TASK DETAILS — All lines in the data below carrying the string "purchase" are to be located and copied.

(Page-level text extractions)

· · ·

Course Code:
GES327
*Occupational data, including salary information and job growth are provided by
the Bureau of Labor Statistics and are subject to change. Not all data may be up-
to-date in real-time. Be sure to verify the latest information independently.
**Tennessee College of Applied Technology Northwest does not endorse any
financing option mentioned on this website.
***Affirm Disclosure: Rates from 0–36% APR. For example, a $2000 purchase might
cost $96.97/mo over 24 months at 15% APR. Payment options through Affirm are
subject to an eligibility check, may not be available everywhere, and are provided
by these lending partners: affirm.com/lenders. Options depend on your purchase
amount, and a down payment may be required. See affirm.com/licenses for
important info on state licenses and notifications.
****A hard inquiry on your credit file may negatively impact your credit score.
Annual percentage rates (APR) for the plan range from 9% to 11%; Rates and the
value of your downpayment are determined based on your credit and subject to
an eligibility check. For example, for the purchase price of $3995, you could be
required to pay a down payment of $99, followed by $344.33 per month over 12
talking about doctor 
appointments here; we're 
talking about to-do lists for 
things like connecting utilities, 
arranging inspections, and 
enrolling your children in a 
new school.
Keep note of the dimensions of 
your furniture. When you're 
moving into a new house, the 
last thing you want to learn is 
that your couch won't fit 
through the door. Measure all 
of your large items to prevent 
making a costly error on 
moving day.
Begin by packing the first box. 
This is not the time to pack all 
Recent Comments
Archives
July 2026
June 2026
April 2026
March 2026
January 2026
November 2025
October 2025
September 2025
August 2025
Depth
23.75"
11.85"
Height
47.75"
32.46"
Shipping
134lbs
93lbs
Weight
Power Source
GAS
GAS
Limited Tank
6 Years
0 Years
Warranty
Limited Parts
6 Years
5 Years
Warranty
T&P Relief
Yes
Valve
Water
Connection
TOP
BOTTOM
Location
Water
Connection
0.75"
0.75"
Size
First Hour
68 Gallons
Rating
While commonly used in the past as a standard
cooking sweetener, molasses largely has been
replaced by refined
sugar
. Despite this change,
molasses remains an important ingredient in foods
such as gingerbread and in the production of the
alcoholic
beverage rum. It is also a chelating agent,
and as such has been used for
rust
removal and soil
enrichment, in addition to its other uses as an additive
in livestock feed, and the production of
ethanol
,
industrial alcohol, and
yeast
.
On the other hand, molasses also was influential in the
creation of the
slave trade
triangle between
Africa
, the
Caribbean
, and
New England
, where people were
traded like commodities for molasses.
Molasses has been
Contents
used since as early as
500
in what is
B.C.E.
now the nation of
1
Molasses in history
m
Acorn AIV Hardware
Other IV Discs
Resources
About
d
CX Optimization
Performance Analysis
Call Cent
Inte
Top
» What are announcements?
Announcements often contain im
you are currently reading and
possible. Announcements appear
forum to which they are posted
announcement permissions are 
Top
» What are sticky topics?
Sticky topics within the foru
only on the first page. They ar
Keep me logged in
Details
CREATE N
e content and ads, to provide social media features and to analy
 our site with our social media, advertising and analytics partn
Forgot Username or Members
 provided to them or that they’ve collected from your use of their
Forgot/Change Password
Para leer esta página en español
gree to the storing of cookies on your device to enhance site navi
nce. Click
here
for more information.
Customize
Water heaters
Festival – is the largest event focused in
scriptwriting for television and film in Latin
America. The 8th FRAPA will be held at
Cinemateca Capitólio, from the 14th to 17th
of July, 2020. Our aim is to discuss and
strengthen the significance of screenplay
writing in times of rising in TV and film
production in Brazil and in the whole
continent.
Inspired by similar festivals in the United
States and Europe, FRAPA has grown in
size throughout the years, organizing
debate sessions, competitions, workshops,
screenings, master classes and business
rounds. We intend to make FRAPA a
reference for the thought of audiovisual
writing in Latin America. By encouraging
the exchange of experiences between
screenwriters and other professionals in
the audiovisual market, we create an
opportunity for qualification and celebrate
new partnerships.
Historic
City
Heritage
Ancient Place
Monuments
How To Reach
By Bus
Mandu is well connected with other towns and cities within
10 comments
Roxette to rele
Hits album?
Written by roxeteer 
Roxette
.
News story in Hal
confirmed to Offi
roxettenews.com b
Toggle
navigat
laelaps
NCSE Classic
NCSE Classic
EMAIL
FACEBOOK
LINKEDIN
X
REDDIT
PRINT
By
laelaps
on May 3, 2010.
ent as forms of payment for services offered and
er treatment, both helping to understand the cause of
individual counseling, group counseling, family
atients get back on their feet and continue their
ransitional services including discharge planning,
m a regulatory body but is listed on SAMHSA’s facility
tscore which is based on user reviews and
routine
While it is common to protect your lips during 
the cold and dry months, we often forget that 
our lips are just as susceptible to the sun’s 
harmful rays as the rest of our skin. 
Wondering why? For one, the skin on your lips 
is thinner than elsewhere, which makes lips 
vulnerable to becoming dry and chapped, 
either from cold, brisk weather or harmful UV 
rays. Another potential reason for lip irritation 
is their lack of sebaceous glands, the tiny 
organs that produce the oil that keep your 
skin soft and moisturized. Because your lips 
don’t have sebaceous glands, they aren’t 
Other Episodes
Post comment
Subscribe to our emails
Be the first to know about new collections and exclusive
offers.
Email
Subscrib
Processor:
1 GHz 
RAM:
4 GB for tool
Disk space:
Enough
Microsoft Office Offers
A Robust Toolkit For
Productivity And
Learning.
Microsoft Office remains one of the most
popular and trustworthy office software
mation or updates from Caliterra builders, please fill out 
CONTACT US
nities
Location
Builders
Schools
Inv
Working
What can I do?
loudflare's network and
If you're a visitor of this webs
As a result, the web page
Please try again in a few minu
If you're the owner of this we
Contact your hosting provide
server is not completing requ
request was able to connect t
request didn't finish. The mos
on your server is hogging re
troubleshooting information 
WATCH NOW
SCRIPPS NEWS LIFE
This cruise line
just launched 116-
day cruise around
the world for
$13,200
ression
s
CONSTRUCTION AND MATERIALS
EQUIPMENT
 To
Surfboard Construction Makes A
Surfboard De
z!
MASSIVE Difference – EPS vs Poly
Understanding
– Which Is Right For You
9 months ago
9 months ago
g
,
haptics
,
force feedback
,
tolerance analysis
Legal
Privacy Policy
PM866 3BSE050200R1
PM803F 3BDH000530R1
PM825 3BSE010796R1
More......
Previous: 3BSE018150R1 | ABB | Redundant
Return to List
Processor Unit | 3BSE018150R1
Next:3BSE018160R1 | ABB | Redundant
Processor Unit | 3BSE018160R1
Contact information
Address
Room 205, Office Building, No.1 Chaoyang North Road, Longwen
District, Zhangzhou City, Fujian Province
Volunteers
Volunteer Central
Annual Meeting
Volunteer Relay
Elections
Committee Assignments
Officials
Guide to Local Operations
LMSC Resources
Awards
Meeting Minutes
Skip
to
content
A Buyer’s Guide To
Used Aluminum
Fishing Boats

· · ·

RESPONSE TO THE TASK —
***Affirm Disclosure: Rates from 0–36% APR. For example, a $2000 purchase might
by these lending partners: affirm.com/lenders. Options depend on your purchase
an eligibility check. For example, for the purchase price of $3995, you could be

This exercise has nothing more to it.